Je vous parlais récemment de la nuit des longs couteaux et du rapatriement de la Constitution. Je comptais (et compte toujours) écrire un papier général pour expliquer les nombreuses conséquences de cette affaire. Par hasard, des événements qui ont eu lieu au cours des dernières semaines ont fourni des exemples bien précis de certaines de ces conséquences. Voilà ce dont il sera question ici.
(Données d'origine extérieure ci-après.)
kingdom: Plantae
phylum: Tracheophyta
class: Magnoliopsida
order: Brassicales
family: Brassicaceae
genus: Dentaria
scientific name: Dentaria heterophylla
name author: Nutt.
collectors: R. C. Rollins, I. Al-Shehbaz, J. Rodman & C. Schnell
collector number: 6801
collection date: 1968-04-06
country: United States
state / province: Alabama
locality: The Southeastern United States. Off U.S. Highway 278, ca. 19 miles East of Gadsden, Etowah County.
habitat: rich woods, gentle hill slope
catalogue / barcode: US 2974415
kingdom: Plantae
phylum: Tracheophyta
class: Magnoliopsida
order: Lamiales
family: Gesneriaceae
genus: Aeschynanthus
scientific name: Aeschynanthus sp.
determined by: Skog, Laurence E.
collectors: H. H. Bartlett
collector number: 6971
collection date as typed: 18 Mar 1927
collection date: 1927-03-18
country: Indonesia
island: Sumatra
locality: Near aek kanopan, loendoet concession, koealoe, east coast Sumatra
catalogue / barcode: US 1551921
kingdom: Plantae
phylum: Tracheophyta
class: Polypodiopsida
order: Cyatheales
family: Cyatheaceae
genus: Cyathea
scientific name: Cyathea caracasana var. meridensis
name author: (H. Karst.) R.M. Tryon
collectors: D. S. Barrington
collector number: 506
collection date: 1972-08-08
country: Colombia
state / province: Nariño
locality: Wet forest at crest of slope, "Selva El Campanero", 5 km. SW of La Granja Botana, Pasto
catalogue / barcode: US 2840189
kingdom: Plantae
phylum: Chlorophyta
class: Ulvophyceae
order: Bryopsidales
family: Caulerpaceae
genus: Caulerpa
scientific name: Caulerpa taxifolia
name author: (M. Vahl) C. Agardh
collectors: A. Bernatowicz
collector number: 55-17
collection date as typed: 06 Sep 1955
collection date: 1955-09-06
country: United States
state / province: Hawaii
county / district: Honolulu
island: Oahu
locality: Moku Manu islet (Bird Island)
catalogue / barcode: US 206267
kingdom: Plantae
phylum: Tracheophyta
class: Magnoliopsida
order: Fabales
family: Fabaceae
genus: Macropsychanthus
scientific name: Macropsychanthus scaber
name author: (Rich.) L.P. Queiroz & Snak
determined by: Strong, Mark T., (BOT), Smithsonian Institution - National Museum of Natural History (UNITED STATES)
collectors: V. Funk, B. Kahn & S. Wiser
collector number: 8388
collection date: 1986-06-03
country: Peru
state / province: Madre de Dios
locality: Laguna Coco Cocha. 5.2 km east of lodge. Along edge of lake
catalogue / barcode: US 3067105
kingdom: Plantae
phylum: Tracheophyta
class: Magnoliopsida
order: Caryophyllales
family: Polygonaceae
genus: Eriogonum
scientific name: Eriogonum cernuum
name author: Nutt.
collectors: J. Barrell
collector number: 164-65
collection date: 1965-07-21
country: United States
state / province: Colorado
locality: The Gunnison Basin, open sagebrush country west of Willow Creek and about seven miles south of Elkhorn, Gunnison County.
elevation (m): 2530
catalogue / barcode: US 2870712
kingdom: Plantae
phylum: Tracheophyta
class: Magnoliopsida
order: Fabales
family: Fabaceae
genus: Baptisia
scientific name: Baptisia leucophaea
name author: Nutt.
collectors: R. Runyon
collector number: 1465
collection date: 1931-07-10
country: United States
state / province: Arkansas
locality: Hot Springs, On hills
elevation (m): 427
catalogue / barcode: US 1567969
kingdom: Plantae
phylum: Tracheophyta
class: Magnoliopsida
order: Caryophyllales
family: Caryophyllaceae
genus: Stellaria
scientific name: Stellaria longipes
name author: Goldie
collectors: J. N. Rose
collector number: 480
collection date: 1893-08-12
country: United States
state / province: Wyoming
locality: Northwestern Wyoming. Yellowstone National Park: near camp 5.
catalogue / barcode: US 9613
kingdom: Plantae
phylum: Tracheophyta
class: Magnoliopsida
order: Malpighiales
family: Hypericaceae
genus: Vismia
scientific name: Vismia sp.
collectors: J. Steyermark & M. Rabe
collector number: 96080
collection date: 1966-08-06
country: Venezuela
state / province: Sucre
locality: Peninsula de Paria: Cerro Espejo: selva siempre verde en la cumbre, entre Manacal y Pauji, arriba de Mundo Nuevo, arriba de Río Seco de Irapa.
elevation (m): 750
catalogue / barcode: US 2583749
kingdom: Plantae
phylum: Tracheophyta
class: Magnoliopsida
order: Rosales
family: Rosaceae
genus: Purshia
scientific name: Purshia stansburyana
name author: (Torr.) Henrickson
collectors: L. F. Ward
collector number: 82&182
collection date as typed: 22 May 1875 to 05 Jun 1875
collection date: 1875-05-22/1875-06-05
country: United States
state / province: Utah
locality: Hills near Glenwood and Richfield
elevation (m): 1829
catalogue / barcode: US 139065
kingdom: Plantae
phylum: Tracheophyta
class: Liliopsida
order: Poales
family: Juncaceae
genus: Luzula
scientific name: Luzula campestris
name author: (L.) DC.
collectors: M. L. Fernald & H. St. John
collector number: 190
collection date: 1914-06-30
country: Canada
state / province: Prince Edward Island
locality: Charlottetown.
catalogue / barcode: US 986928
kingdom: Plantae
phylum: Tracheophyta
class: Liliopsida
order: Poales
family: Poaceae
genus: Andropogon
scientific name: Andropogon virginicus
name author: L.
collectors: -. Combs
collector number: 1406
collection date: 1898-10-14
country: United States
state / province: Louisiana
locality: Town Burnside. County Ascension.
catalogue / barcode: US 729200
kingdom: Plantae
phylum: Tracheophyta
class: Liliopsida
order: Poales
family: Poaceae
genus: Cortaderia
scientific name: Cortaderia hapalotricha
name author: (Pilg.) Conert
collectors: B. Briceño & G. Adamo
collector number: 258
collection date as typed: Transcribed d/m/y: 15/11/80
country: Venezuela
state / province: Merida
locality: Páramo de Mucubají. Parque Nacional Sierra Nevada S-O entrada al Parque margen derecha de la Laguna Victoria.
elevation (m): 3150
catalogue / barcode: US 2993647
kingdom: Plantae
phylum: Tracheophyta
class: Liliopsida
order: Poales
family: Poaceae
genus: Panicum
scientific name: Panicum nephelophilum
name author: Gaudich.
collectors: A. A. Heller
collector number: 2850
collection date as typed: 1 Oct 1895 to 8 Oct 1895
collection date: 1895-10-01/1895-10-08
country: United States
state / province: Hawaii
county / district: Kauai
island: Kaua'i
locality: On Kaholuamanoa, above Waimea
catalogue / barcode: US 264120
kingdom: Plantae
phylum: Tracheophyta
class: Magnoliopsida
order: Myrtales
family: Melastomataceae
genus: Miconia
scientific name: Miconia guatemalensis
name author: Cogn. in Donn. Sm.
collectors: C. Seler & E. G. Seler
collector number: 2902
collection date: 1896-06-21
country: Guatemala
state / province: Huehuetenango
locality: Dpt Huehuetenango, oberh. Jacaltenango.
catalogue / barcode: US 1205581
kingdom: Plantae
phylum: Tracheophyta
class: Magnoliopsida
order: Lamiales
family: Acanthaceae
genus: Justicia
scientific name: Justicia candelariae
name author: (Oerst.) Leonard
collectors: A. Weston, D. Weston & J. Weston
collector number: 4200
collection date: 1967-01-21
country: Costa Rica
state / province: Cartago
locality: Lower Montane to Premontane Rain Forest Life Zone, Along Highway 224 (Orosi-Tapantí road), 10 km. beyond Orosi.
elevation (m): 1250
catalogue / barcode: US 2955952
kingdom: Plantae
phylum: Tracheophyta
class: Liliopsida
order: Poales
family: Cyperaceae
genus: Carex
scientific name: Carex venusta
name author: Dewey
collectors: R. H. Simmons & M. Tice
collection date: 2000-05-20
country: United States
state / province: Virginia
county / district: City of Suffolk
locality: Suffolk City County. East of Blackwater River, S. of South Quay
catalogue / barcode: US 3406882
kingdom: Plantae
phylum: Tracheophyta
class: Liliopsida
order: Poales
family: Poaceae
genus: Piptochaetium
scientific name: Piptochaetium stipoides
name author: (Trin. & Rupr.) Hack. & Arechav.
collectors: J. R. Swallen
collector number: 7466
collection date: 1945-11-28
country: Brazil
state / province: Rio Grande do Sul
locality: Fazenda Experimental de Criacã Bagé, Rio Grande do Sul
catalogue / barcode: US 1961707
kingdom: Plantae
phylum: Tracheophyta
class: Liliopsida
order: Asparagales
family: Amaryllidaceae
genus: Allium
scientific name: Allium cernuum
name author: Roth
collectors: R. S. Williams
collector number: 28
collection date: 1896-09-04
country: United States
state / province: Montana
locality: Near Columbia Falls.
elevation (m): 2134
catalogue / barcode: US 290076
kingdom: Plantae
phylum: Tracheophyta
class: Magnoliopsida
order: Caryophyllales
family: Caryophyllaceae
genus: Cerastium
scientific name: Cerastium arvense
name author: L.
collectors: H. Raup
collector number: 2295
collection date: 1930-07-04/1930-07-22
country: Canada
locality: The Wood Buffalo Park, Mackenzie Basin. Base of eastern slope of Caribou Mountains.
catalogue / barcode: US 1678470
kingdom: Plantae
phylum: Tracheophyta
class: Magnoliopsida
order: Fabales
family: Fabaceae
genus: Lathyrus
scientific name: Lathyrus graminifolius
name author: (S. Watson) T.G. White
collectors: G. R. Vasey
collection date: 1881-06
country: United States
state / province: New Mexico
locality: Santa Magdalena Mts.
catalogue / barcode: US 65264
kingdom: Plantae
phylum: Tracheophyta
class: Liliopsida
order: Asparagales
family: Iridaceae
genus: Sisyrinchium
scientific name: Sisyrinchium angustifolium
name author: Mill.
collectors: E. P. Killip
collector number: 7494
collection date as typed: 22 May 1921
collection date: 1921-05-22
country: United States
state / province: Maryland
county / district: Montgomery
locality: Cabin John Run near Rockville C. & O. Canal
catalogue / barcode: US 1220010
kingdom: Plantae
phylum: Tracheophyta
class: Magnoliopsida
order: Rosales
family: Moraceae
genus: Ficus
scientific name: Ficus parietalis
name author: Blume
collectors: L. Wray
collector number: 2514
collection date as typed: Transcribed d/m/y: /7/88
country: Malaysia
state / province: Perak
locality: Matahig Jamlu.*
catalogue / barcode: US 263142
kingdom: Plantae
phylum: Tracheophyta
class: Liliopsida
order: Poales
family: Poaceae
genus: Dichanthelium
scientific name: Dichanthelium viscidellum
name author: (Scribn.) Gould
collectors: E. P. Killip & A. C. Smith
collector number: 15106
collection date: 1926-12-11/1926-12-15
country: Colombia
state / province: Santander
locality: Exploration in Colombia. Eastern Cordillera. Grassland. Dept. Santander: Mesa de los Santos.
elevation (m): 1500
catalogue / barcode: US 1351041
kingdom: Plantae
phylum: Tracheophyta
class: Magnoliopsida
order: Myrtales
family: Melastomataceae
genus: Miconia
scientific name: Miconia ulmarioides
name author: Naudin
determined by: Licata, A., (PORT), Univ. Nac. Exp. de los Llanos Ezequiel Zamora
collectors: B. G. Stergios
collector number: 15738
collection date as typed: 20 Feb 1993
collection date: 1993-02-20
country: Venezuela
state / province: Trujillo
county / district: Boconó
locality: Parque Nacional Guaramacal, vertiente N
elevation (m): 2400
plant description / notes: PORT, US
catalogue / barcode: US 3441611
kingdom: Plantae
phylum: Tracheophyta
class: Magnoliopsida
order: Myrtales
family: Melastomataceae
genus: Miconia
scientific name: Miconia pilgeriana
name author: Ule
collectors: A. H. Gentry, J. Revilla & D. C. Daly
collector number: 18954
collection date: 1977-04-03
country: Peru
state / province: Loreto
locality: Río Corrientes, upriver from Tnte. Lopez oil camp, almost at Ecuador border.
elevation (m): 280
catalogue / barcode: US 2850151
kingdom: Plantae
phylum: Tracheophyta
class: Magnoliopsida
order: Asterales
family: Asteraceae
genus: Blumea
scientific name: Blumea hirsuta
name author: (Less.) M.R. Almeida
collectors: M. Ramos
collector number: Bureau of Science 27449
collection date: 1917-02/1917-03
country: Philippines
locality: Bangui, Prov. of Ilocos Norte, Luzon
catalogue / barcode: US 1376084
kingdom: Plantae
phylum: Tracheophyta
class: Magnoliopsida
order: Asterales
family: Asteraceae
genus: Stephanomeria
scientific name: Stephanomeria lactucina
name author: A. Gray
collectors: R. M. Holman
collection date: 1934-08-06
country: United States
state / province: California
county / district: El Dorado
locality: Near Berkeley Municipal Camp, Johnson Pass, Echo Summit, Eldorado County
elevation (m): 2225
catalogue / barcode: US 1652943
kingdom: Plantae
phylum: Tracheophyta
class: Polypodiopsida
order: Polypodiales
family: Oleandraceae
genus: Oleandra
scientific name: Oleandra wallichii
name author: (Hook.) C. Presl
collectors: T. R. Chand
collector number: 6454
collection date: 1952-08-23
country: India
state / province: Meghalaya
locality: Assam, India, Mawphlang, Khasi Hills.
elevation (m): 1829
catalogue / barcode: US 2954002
Dans un billet récent, je vous parlais de la juge en chef du Québec, Lucie Rondeau, qui poursuit le gouvernement du Québec et qui veut réduire les exigences de bilinguisme pour les juges. L’intéressée invoque notamment la Loi constitutionnelle de 1982 pour appuyer ses prétentions qui visent à angliciser nos tribunaux plutôt qu’à les franciser.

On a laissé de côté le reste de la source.